══ Petikan Teks

Tujuan Penelitian Penelitian ini bertujuan untuk menganalisis representasi identitas
perempuan melek teknologi dan kelas sosial dalam iklan. Kemasan iklan yang berbeda antara Samsung Galaxy SIII dan Mito 680 memiliki citraan perempuan berbeda pula yang diusung oleh keduanya. Hal tersebut diharapkan dapat memotret representasi perempuan melek teknologi dalam iklan dan melihat apakah media menawarkan suatu kebaruan atau justru mengusung hal lama dalam kemasan yang baru. Tujuan kedua penelitian ini adalah untuk melihat intertekstualitas antara wacana dalam kedua iklan tersebut dengan konteks sosial, kultural, historis masyarakat Indonesia. Menghadirkan intertekstualitas wacana
perempuan melek teknologi dengan konteks sosial dan historis bertujuan untuk memotret isu representasi perempuan melek teknologi di media.
1.4. Tinjauan Pustaka Penelitian pertama adalah “Young People’s Adoption and Consumption of a Cultural Commodity – iPhone” yang dilakukan oleh Hui Jiang (2011) dalam disertasinya, Jiang meneliti bagaimana remaja mengadopsi dan mengkonsumsi iPhone. Berangkat dari ketertarikan ia pada iPhone yang mempunyai simbol status sosial tertentu sehingga membedakannya dari produk-produk yang lain, dalam hal ini merupakan sebuah signifikan ‘komoditas budaya’ dari masyarakat modern. iPhone menjadi obyek yang menarik untuk diteliti, selain karena popularitasnya, namun juga dapat dianggap sebagai artefak budaya baru dan media terbaru dari budaya modern, seperti Sony Walkman yang pernah dianalisis oleh Paul du Gay (1997). Fokus utama dari studi ini adalah bagaimana pengguna iPhone memahami dan memetakan ponsel mereka dalam kaitannya dengan teknologi yang menjadi rujukan lainnya. Dari penelitian yang dilakukan Hui Jiang dapat ditarik kesimpulan bahwa tidak bisa dipungkiri manusia tidak bisa terlepas dari teknologi dan iPhone muncul sebagai produk yang memposisikan dirinya sebagai distingsi. Penelitian selanjutnya dilakukan oleh Flis Henwood (2000) yang berjudul “From the Woman Question in Technology to the Technology Question in Feminism” menganalisis keterlibatan perempuan dalam dunia teknologi yang jamak kita ketahui bahwa teknologi didominasi atau dimiliki oleh laki-laki.

════

• Ketentuan Tugas: Sebutkan semua peneliti yang namanya disebut dalam petikan tentang representasi perempuan melek teknologi, masing-masing dengan tahun yang menyertainya.

══ Bahan yang Disediakan

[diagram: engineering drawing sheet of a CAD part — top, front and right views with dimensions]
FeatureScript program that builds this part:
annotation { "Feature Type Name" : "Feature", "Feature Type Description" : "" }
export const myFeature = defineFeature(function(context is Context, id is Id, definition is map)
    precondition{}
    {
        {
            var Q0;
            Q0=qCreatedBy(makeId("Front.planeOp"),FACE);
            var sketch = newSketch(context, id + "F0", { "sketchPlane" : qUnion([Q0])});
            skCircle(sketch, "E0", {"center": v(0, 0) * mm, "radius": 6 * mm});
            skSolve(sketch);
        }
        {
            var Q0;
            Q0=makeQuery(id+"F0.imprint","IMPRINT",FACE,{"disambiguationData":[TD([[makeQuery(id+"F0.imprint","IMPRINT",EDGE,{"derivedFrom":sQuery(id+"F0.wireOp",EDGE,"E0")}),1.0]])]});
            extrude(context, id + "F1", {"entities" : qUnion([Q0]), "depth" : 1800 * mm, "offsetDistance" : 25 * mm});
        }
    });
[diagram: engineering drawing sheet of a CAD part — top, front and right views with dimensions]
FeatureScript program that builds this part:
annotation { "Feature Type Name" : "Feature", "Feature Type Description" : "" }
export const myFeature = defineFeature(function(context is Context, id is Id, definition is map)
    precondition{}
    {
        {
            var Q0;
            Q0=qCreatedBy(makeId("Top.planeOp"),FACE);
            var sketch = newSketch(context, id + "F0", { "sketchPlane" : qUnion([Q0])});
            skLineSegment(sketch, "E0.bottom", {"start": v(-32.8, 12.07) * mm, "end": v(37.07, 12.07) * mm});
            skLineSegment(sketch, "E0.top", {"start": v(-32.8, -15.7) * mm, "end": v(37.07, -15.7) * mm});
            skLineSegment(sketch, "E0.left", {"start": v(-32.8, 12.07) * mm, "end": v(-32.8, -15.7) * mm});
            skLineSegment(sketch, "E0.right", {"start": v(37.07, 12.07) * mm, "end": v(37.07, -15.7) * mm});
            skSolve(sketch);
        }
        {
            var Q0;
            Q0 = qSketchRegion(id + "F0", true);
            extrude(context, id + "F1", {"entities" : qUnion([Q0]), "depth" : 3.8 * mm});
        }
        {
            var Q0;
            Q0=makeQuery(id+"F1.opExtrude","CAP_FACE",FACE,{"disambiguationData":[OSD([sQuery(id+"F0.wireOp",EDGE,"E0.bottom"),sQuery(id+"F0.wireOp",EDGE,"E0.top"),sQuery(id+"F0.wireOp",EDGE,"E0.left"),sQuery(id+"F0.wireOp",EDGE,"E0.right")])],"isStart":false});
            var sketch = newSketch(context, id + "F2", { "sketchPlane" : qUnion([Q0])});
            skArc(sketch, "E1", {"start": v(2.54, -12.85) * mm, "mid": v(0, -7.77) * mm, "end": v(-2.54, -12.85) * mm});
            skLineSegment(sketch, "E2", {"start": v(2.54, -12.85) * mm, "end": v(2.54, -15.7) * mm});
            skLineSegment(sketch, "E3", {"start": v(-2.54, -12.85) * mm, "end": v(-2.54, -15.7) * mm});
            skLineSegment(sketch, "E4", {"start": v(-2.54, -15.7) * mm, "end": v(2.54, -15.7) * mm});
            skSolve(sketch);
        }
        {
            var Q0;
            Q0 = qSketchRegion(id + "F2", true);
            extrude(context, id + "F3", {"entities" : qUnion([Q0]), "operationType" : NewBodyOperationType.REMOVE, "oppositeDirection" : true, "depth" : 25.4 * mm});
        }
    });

════

• Jawaban yang Diharapkan: Hui Jiang (2011), Paul du Gay (1997), Flis Henwood (2000)